La rédaction des Observateurs n'a pas pu précisément géolocaliser ces images pour établir jusqu’où les tracteurs avaient pénétré. Contacté, le mouvement "Portrait de la victoire" n'a pas souhaité répondre à nos questions.
“L'idée d'une recolonisation de Gaza n’est pas nouvelle”
Pour Ori Givati, directeur de plaidoyer de l'ONG Breaking the Silence, organisation regroupant d'anciens militaires de l'armée israélienne dénonçant la colonisation israélienne, ces mobilisations récentes sont soutenues par une partie du monde politique israélien.
“Ces organisations sont certes nouvelles, mais l'idée d'une recolonisation de Gaza ne l'est pas. Ce qui est nouveau, c'est la légitimation de ce discours par le gouvernement, les membres de la Knesset et, peut-être pire que tout, par une grande partie de la société israélienne”.
Le 28 janvier, onze ministres du gouvernement israélien dirigé par Benyamin Netanyahou ont ainsi participé à une conférence appuyant un retour des colonies israéliennes à Gaza et le "transfert" des Palestiniens hors du territoire.
"Ce serait dommage d'attendre encore 15 ans pour retourner à Goush Katif.

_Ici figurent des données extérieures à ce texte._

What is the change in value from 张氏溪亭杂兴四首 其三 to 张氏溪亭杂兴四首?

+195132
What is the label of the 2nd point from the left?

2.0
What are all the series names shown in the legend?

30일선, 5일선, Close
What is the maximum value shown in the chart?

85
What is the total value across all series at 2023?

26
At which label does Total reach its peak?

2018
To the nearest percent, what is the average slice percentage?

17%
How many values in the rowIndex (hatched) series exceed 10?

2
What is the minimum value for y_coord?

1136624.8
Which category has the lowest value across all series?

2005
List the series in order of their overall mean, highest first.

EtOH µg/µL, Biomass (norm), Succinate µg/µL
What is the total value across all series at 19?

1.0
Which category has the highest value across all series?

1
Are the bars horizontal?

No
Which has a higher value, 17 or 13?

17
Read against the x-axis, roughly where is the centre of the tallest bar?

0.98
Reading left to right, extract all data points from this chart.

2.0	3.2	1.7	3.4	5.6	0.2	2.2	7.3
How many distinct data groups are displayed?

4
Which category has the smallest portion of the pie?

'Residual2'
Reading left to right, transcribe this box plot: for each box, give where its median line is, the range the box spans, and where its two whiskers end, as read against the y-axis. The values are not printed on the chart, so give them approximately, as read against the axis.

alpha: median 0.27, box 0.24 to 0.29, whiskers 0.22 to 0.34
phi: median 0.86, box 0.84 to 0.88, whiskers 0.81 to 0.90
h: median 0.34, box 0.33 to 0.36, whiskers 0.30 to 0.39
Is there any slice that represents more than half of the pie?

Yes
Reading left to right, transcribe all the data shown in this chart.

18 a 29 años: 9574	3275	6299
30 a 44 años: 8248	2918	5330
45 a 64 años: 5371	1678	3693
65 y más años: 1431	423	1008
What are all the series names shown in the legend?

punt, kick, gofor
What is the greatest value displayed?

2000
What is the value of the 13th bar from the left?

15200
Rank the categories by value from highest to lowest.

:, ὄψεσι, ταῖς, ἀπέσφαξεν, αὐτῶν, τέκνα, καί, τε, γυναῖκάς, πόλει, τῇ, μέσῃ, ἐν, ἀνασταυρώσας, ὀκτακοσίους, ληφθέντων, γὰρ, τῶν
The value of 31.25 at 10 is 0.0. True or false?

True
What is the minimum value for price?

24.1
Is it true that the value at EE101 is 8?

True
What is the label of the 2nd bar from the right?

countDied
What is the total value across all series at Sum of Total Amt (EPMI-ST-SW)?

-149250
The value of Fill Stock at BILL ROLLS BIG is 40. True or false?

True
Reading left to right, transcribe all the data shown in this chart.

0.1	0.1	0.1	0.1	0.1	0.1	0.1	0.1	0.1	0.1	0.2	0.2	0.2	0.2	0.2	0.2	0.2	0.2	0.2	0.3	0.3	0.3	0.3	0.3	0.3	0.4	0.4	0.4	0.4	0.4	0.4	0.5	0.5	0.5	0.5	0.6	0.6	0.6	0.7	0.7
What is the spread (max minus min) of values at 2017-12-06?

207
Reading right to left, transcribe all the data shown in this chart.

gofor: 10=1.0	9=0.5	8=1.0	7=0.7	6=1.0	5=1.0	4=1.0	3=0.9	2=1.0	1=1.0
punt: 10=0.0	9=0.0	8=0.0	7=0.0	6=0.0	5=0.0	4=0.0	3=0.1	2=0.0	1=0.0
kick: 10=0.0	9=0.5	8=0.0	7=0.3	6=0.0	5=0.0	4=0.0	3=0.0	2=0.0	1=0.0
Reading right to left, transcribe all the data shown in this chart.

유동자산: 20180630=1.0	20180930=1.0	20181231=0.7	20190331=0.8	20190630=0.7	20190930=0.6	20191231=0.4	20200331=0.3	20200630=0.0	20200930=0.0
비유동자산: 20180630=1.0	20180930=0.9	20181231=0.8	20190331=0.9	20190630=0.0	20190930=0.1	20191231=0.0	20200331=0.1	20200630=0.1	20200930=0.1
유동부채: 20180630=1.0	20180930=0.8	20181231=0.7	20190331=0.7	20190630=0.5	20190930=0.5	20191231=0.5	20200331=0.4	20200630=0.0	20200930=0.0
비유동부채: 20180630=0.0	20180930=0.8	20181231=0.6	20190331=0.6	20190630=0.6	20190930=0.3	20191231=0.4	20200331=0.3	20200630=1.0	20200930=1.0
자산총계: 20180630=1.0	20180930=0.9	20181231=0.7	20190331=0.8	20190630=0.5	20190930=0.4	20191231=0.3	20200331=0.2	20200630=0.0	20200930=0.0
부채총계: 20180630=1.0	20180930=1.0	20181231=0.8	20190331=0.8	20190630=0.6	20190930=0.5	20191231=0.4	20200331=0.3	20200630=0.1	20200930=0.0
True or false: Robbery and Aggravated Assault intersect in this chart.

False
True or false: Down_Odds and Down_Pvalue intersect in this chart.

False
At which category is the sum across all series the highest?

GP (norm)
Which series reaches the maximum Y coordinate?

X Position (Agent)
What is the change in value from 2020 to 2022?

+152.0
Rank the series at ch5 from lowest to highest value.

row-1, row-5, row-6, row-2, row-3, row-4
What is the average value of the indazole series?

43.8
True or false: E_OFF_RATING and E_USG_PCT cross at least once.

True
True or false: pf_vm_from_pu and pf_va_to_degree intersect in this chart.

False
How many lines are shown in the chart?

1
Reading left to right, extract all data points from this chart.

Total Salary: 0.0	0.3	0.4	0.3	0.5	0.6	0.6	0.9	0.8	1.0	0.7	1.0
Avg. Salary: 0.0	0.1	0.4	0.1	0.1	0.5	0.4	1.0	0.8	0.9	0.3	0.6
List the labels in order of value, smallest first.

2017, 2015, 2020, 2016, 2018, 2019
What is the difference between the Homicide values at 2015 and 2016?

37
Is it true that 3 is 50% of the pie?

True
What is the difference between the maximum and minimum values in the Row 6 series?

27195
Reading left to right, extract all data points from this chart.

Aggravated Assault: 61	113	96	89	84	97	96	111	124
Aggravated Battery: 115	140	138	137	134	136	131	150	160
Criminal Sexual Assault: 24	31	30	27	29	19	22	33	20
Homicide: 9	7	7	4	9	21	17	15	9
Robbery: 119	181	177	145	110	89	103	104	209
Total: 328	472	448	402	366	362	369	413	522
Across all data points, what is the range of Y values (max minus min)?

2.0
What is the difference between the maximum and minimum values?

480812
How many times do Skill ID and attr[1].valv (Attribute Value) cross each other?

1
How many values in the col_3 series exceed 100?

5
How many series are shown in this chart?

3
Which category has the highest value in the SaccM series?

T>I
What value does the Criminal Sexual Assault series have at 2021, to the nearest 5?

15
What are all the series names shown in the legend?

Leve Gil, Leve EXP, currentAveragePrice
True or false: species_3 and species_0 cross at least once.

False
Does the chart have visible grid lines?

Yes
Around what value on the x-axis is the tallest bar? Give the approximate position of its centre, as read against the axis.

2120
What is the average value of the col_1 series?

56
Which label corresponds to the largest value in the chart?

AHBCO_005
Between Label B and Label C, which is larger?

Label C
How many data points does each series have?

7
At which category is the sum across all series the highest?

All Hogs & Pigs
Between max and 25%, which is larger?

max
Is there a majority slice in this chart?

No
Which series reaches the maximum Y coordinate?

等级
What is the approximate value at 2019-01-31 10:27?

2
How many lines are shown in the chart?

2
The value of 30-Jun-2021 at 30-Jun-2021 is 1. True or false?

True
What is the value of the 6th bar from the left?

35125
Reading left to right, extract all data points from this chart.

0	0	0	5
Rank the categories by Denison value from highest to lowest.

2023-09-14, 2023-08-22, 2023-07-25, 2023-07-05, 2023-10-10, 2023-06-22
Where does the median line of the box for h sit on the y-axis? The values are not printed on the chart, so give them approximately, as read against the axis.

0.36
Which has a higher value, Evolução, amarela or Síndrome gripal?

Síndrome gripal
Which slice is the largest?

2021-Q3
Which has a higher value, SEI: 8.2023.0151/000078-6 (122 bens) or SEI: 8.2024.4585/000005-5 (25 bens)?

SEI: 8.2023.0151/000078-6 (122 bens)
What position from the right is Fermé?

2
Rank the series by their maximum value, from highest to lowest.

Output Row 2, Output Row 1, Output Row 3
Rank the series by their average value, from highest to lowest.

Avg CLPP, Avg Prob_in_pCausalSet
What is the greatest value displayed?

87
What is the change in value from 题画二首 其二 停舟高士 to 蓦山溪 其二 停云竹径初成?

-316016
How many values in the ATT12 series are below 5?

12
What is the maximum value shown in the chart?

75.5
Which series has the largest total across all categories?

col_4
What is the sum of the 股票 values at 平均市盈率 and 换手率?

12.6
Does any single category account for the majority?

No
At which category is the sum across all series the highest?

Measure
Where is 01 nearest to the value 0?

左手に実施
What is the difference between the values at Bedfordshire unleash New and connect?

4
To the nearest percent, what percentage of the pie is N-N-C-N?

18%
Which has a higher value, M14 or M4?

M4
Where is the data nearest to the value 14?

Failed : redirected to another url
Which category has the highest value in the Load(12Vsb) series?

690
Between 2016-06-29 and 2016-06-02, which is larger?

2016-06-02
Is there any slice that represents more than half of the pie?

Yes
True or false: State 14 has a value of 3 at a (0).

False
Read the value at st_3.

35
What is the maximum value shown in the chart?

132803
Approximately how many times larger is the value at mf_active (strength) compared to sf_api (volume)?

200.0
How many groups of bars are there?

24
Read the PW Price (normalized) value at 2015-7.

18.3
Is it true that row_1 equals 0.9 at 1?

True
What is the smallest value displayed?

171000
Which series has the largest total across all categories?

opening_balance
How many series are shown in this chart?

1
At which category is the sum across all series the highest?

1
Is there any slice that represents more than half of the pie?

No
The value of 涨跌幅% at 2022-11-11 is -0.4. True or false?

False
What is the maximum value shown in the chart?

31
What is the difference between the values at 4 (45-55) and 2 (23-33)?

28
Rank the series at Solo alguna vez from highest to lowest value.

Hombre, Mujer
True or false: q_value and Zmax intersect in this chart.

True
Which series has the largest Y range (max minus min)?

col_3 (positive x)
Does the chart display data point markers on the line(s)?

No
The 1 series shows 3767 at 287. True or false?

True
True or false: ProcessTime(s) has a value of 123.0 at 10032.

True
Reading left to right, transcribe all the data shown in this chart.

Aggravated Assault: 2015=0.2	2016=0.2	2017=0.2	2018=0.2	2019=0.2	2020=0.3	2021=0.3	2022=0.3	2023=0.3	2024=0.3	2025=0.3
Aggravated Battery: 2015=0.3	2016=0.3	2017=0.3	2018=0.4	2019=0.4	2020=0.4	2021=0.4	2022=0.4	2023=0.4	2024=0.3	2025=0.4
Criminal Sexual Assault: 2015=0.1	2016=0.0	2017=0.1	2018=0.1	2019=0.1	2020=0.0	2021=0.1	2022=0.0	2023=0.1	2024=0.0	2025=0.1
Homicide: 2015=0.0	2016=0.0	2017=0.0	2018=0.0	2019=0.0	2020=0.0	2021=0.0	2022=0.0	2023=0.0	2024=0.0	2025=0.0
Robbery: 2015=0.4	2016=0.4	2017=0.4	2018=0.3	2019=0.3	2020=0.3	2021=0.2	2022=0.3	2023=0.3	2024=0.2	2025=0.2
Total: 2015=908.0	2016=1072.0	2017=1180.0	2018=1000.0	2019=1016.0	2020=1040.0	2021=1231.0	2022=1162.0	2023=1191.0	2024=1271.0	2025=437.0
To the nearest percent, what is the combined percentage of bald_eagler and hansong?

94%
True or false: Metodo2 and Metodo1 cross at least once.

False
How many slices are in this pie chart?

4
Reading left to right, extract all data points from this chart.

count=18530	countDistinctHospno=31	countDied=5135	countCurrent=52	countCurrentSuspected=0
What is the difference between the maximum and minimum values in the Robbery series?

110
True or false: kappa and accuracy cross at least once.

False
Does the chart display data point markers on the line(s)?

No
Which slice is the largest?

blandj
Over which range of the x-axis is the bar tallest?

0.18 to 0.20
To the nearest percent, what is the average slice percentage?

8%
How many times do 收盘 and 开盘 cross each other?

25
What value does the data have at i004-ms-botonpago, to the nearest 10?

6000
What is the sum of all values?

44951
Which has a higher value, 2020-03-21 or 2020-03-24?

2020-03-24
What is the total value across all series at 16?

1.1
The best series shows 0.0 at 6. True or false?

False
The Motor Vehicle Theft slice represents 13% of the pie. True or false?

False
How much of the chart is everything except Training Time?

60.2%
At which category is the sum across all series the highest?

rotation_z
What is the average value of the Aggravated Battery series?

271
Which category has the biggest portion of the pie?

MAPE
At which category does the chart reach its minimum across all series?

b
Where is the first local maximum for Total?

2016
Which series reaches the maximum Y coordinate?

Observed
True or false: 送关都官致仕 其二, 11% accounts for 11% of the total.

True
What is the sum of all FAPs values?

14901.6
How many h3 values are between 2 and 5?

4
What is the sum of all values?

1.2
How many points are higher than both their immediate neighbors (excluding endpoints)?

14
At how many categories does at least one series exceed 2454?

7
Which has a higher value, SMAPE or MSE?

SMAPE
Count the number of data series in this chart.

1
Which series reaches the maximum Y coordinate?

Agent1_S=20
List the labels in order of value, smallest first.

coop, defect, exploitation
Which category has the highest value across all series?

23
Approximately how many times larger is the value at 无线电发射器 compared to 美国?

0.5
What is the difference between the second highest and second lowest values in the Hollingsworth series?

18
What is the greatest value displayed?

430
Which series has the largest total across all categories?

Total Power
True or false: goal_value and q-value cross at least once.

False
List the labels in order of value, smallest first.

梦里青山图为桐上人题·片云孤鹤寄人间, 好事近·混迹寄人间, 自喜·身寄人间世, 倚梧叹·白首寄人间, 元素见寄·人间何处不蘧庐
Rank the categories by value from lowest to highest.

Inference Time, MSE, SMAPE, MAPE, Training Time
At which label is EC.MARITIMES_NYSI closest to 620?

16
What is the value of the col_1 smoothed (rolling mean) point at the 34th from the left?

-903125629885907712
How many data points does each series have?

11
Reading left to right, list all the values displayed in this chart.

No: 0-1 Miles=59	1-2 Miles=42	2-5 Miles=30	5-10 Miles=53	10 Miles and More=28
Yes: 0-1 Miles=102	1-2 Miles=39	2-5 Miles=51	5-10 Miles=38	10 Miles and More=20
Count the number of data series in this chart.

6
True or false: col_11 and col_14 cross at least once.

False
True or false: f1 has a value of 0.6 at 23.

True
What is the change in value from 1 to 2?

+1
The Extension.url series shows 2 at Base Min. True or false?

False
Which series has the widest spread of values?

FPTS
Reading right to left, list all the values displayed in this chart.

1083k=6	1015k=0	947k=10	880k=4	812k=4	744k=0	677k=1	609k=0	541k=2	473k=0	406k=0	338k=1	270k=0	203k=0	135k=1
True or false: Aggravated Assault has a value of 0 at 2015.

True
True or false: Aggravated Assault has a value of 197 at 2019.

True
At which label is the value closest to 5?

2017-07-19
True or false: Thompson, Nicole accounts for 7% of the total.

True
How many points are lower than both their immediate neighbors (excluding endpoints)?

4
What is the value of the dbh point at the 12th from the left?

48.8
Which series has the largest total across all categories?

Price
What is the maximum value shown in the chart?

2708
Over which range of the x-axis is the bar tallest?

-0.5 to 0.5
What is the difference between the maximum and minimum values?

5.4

C’est le moment du retour chez soi, de la construction des colonies, de la peine de mort pour les terroristes et du temps de la victoire", avait déclaré le ministre de la sécurité nationale israélien, Itamar Ben Gvir, dans son discours.
Lors de cet événement, une carte de Gaza exposée dans le hall d'entrée pointait les différents projets de colonies dans la bande.
Ces prises de position remettent en cause frontalement le plan de désengagement opéré par le Premier ministre israélien Ariel Sharon en 2005, qui avait supprimé les 21 colonies israéliennes dans le territoire et relogé les 8 000 colons déplacés.
Ce plan avait provoqué de nombreux heurts entre les forces de l'ordre israélienne et la population déplacée, dont une partie souhaite toujours revenir dans ces colonies.
"En 2005 a été mis en place le plan de désengagement à Gaza, et aujourd'hui, beaucoup d'Israéliens prennent ce plan comme la cause [des attaques du Hamas en Israël] du 7 octobre", reprend Ori Givati. "Ces personnes exploitent le 7 octobre pour leurs propres besoins afin de justifier la réinstallation, et mettent les Palestiniens en danger, mais aussi les Israéliens et les soldats en danger, pour atteindre leurs objectifs messianiques".